==== Available records
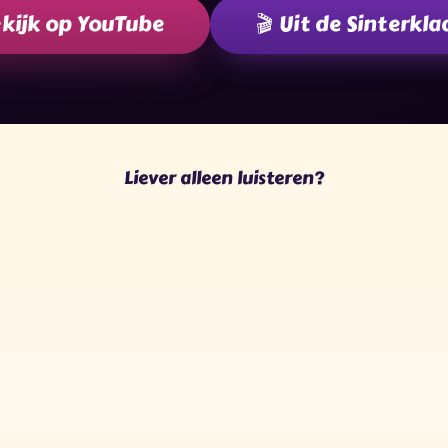
kijk op YouTube
🎬 Uit de Sinterkla
Liever alleen luisteren?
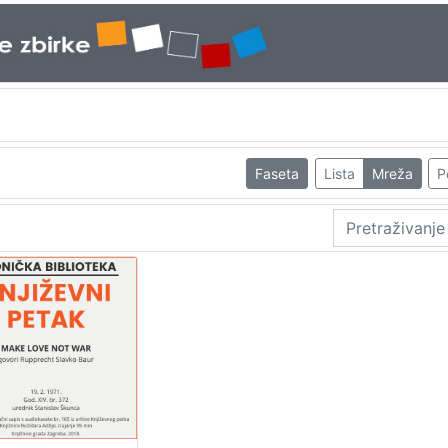
Faseta
Lista
Mreža
P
========
**Work instructions:** Without any of the pictures, set the entries down again exactly as written.

**Solution for this task:**
kijk op YouTube
🎬 Uit de Sinterkla
Liever alleen luisteren?
Faseta
Lista
Mreža
P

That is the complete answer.